Looking at a customer’s demographics, browsing history, device use, location, and so on, can open windows of insight into their interests, behaviour and content preferences across all channels. And customers presented with what they want to see will be more inclined to respond with higher conversion rates and brand loyalty. While this is not a new marketing approach, the ability CMSs now award brands to gather and manage this kind of data within one content hub, and use it to create fully personalised content, is finally becoming a reality.
While contextualisation is often seen within retail, all businesses and industries can benefit from this customer-centric shift. Media, entertainment and publishing companies, for example, can improve engagement and readership by looking at audience data and delivering customised content with each and every visit.
Organisations must start viewing content as the means to create personalised, contextual, and real-time customer experiences. They will manage these efficiently with a modular CMS architecture that, on one hand, allows data harnessing and analysis, and on the other can fulfill a company’s scalability goals, driving quantifiable business results.
Consumer feedback and insights are put to maximum use by natural cosmetics brand Lush, and its brilliant initiative Lush Kitchen.
The Kitchen ‘cooks up’ small batches of new products, to be posted online for sale daily. An interactive list of ingredients, and stories of how the products are individually sourced, accompanies each product page. If the demand for one of the batches is strong, the product can then find its way into Lush’s permanent catalogue.
This is a very clever way to turn a storybased transactional experience for the customer into a crowdsourced product test for the brand. And it would never be possible without the flexibility for content management offered by the CMS platform created for Lush. It is through it that the brand can manage multiple page editors and high-quality imagery, handle a high turnover of products and, crucially, provide a channel for customers to feedback directly to product teams.
The route to customer engagement success is to deliver a consistent experience across all touchpoints – something that can be achieved by a CMS that manages channels, campaigns, visitor information, and performance measurement via one centralised platform.
Fig. 5: Example of extensible architecture with the CMS at its heart.

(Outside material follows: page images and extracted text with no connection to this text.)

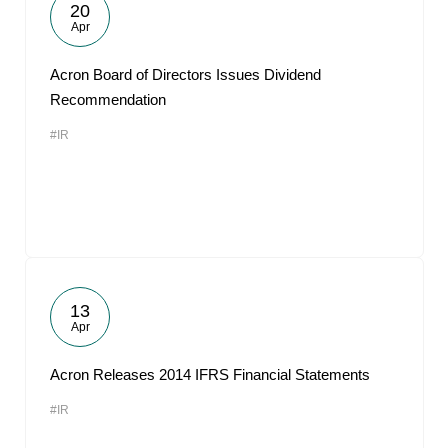
20
Apr
Acron Board of Directors Issues Dividend
Recommendation
#IR
13
Apr
Acron Releases 2014 IFRS Financial Statements
#IR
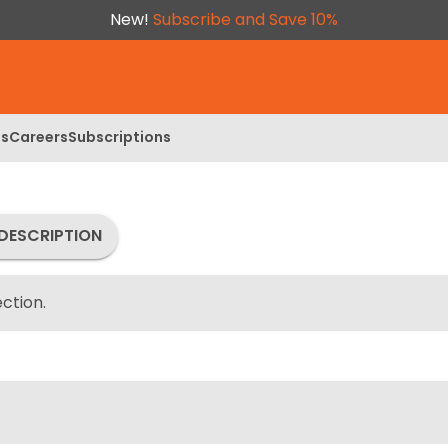
New!
Subscribe and Save 10%
ls
Careers
Subscriptions
DESCRIPTION
ction.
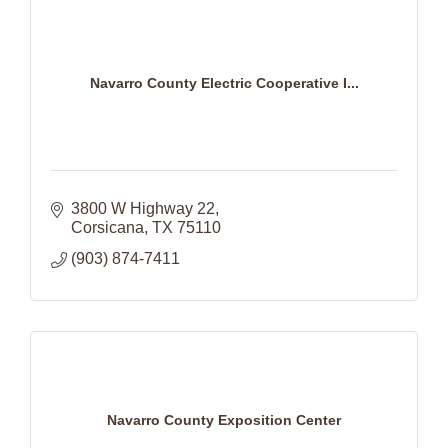
Navarro County Electric Cooperative I...
3800 W Highway 22
Corsicana
TX
75110
(903) 874-7411
Navarro County Exposition Center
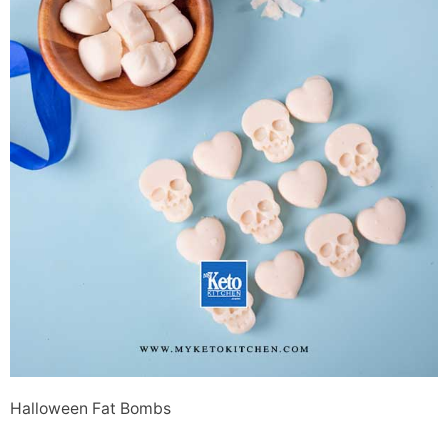
Halloween Fat Bombs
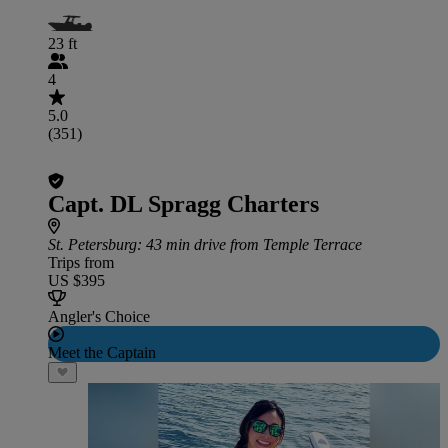
23 ft
4
5.0
(351)
Capt. DL Spragg Charters
St. Petersburg
: 43 min drive from Temple Terrace
Trips from
US $395
Angler's Choice
Meet the Captain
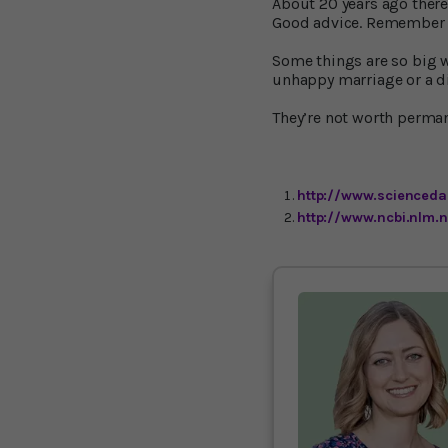
About 20 years ago there 
Good advice. Remember t
Some things are so big w
unhappy marriage or a dis
They’re not worth perma
http://www.sciencedai
http://www.ncbi.nlm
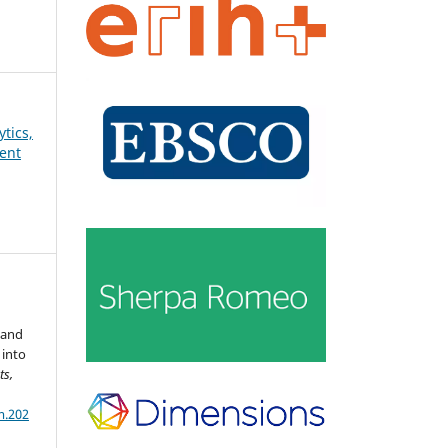
ytics,
ent
 and
 into
ts,
m.202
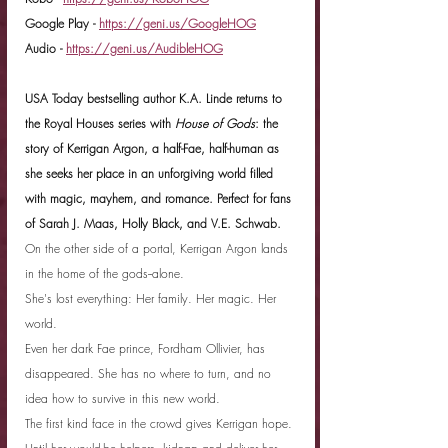
Google Play - 
https://geni.us/GoogleHOG
Audio - 
https://geni.us/AudibleHOG
USA Today bestselling author K.A. Linde returns to 
the Royal Houses series with 
House of Gods
: the 
story of Kerrigan Argon, a half-Fae, half-human as 
she seeks her place in an unforgiving world filled 
with magic, mayhem, and romance. Perfect for fans 
of Sarah J. Maas, Holly Black, and V.E. Schwab.
On the other side of a portal, Kerrigan Argon lands 
in the home of the gods--alone.
She's lost everything: Her family. Her magic. Her 
world.
Even her dark Fae prince, Fordham Ollivier, has 
disappeared. She has no where to turn, and no 
idea how to survive in this new world.
The first kind face in the crowd gives Kerrigan hope. 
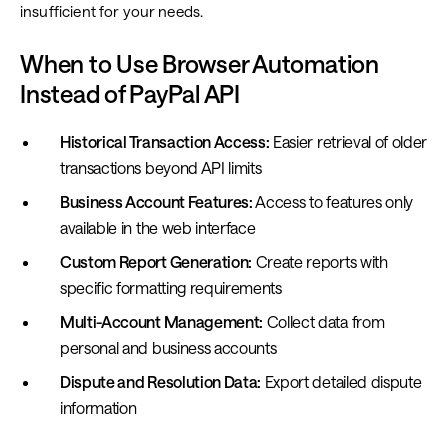
insufficient for your needs.
When to Use Browser Automation
Instead of PayPal API
Historical Transaction Access:
Easier retrieval of older
transactions beyond API limits
Business Account Features:
Access to features only
available in the web interface
Custom Report Generation:
Create reports with
specific formatting requirements
Multi-Account Management:
Collect data from
personal and business accounts
Dispute and Resolution Data:
Export detailed dispute
information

The system has a componentbased core designed for high productivity: all features of the software are separated into components, with minimal interdependencies. ©Inviqa
Because of this prominent role, a CMS today needs to be much more robust, connected, scalable, and flexible than ever before.
So how to choose the ideal CMS?
The first thing to do is ask the right questions to motivate the change. Rather than ‘Which software should we choose’, the primary consideration should be: ‘Why do we need to upgrade, and what are we aiming to achieve?’.

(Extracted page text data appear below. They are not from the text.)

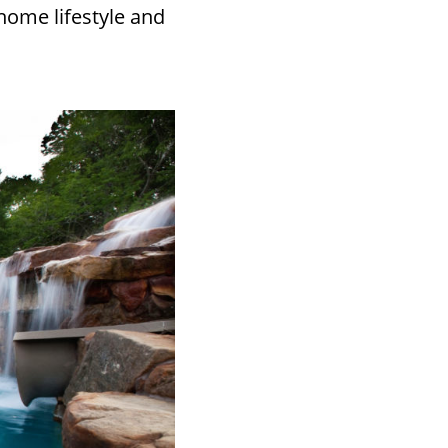
home lifestyle and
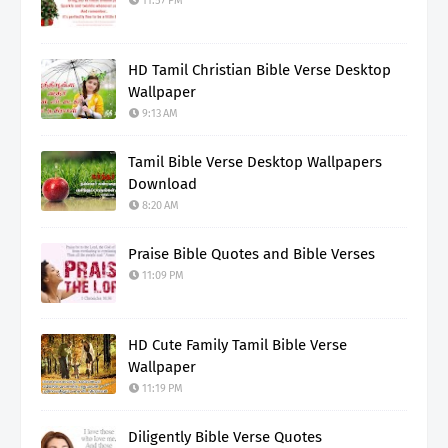
11:57 PM
HD Tamil Christian Bible Verse Desktop
Wallpaper
9:13 AM
Tamil Bible Verse Desktop Wallpapers
Download
8:20 AM
Praise Bible Quotes and Bible Verses
11:09 PM
HD Cute Family Tamil Bible Verse
Wallpaper
11:19 PM
Diligently Bible Verse Quotes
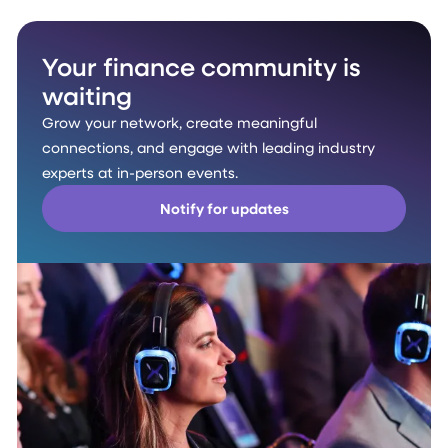
Your finance community is
waiting
Grow your network, create meaningful
connections, and engage with leading industry
experts at in-person events.
Notify for updates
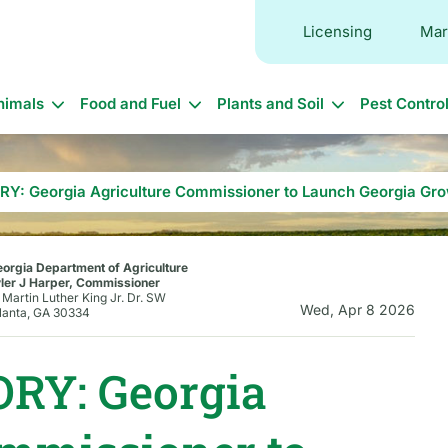
Licensing
Mar
in
nimals
Food and Fuel
Plants and Soil
Pest Contro
vigation
Y: Georgia Agriculture Commissioner to Launch Georgia Gro
orgia Department of Agriculture
ler J Harper, Commissioner
 Martin Luther King Jr. Dr. SW
Wed, Apr 8 2026
lanta, GA 30334
RY: Georgia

Answering these two simple questions would shed light on the issues that need solving and the business objectives that you are looking to be implemented – which will also provide a clearly defined set of goals to later measure return on investment against.
The focus has now been shifted from content management as a purely technical issue, to content management as the wheel that spins the entire marketing, and ultimately business development machine.
Evaluating a CMS platform is therefore no longer equivalent to pondering its price, vendor, or even list of features, but rather means measuring its weight against customer experience, marketing strategy and business objectives at large.